**EXTRACTED RECORDS:**
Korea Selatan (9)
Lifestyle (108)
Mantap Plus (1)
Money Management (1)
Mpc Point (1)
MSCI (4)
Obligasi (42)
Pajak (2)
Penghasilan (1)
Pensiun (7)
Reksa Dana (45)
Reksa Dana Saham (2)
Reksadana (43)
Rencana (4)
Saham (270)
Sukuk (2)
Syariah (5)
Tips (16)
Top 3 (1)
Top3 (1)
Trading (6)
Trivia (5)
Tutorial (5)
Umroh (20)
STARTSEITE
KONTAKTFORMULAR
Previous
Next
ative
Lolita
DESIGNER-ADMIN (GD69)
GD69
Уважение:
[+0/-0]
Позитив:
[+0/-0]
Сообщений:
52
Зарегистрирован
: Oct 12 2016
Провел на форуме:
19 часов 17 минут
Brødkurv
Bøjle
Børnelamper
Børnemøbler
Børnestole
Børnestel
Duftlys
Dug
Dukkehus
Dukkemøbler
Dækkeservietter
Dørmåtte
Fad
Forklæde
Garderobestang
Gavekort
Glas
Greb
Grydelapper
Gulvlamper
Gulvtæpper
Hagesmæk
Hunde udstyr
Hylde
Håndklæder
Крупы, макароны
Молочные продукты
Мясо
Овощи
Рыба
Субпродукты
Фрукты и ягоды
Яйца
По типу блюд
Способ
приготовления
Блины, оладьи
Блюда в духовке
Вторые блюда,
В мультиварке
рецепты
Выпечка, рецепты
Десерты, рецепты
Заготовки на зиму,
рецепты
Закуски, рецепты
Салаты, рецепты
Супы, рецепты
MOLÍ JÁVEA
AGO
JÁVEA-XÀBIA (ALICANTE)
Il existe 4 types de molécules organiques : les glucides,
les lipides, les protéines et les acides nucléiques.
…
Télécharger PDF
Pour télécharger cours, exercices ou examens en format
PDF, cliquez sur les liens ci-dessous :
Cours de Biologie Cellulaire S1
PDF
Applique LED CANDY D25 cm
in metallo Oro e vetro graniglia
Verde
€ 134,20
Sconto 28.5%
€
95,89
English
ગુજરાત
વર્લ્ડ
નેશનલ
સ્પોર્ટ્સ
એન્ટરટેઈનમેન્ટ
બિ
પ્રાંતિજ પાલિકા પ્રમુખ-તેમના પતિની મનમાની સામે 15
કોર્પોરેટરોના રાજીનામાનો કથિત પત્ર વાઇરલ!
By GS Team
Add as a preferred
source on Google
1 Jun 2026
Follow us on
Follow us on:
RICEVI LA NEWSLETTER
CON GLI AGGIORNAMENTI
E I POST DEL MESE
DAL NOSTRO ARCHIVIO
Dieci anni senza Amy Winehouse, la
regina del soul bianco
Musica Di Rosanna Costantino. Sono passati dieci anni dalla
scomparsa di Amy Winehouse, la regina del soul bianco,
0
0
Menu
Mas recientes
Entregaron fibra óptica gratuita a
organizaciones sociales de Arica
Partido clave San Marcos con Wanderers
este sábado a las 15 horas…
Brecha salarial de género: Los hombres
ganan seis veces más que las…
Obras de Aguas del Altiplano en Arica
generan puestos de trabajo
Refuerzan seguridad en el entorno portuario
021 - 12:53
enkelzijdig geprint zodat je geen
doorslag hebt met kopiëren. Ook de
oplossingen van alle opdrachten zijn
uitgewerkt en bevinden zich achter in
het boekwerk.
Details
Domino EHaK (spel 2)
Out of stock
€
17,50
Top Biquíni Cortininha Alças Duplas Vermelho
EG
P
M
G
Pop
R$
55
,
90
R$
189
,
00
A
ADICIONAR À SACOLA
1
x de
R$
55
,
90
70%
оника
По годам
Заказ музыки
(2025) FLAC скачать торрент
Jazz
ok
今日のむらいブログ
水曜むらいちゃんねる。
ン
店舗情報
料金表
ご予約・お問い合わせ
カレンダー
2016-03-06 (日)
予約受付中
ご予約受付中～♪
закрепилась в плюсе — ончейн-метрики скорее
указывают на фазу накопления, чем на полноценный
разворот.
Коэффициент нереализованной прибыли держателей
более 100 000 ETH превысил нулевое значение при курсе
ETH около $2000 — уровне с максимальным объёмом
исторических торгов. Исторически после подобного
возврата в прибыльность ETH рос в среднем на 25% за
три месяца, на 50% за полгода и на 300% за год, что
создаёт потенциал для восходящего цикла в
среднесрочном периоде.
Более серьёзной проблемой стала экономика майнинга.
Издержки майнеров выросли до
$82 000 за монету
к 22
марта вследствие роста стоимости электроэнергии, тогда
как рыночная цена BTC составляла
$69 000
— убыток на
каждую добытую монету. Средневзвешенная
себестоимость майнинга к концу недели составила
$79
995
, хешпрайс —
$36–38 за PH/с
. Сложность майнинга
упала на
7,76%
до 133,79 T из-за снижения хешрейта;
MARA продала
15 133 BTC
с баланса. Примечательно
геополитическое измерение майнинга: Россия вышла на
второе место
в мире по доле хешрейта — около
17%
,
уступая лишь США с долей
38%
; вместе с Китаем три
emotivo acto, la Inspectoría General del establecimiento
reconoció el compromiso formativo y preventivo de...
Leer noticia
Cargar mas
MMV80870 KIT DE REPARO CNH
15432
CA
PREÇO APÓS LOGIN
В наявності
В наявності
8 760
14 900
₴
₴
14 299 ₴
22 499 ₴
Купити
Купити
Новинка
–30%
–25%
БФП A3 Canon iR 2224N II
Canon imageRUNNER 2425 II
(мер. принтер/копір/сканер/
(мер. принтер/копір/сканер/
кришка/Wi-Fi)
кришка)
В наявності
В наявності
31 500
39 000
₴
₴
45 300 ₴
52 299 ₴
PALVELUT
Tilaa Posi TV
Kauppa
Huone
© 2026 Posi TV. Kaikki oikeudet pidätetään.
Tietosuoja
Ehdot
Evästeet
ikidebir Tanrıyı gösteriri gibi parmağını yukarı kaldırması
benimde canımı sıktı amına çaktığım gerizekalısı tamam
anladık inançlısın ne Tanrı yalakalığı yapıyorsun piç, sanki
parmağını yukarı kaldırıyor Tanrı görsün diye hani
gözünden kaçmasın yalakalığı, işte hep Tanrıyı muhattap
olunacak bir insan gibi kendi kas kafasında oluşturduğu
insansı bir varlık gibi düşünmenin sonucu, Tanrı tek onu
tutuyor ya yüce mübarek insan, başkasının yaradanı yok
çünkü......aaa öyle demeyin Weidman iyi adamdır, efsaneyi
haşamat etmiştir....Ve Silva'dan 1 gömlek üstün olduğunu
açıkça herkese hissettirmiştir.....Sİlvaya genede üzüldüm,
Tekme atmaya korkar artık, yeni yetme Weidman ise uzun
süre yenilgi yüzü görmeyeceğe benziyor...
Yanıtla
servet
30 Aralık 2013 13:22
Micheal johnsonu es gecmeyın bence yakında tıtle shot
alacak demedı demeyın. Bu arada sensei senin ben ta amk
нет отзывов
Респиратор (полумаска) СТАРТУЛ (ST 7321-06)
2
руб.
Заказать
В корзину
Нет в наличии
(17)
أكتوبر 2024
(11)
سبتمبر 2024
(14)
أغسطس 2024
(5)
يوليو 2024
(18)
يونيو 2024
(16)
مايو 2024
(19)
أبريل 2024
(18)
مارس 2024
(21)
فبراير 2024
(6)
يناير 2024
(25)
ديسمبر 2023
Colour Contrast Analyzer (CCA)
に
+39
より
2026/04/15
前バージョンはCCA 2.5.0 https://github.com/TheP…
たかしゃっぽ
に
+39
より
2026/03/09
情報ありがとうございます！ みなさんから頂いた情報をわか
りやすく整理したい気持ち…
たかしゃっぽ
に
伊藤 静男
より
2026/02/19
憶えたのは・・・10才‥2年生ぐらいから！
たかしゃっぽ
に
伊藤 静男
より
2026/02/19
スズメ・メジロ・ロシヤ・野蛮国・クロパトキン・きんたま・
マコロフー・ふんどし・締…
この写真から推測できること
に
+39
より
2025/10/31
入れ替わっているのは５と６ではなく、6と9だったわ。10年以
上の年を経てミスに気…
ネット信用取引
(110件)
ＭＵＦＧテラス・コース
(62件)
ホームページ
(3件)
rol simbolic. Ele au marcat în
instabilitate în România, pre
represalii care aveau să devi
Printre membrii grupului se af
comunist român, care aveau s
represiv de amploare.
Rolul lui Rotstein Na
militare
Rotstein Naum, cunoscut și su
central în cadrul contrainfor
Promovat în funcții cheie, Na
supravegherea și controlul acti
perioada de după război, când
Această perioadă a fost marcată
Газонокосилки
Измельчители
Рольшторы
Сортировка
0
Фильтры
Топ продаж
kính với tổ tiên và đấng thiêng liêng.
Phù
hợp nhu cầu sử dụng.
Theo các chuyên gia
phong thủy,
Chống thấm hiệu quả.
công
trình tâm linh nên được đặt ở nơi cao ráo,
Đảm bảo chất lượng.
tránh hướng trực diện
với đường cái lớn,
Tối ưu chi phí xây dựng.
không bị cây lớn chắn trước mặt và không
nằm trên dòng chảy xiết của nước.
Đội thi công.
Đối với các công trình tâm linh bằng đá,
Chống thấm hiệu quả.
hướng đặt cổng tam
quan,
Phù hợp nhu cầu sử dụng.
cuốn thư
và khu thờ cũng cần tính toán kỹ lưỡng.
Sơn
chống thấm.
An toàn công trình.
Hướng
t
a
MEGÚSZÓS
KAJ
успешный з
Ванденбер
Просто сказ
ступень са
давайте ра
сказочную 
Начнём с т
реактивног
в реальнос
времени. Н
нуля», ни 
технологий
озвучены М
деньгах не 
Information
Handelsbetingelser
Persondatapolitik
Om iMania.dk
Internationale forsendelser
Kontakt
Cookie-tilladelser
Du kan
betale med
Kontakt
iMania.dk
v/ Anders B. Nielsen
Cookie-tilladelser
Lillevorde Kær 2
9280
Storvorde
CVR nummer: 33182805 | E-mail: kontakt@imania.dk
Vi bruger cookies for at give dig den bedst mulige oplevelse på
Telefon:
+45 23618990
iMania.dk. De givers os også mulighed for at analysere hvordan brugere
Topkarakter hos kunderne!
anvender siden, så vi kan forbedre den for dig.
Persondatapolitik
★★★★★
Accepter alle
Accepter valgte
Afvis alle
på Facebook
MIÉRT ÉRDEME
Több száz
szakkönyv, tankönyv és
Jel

**DESCRIPTION OF THE TASK:** Copy the lines from the first one through the line holding "Télécharger PDF", inclusive, renaming "Trivia" to "Fun Facts" and changing nothing else.

**ANSWER AREA:**
Korea Selatan (9)
Lifestyle (108)
Mantap Plus (1)
Money Management (1)
Mpc Point (1)
MSCI (4)
Obligasi (42)
Pajak (2)
Penghasilan (1)
Pensiun (7)
Reksa Dana (45)
Reksa Dana Saham (2)
Reksadana (43)
Rencana (4)
Saham (270)
Sukuk (2)
Syariah (5)
Tips (16)
Top 3 (1)
Top3 (1)
Trading (6)
Fun Facts (5)
Tutorial (5)
Umroh (20)
STARTSEITE
KONTAKTFORMULAR
Previous
Next
ative
Lolita
DESIGNER-ADMIN (GD69)
GD69
Уважение:
[+0/-0]
Позитив:
[+0/-0]
Сообщений:
52
Зарегистрирован
: Oct 12 2016
Провел на форуме:
19 часов 17 минут
Brødkurv
Bøjle
Børnelamper
Børnemøbler
Børnestole
Børnestel
Duftlys
Dug
Dukkehus
Dukkemøbler
Dækkeservietter
Dørmåtte
Fad
Forklæde
Garderobestang
Gavekort
Glas
Greb
Grydelapper
Gulvlamper
Gulvtæpper
Hagesmæk
Hunde udstyr
Hylde
Håndklæder
Крупы, макароны
Молочные продукты
Мясо
Овощи
Рыба
Субпродукты
Фрукты и ягоды
Яйца
По типу блюд
Способ
приготовления
Блины, оладьи
Блюда в духовке
Вторые блюда,
В мультиварке
рецепты
Выпечка, рецепты
Десерты, рецепты
Заготовки на зиму,
рецепты
Закуски, рецепты
Салаты, рецепты
Супы, рецепты
MOLÍ JÁVEA
AGO
JÁVEA-XÀBIA (ALICANTE)
Il existe 4 types de molécules organiques : les glucides,
les lipides, les protéines et les acides nucléiques.
…
Télécharger PDF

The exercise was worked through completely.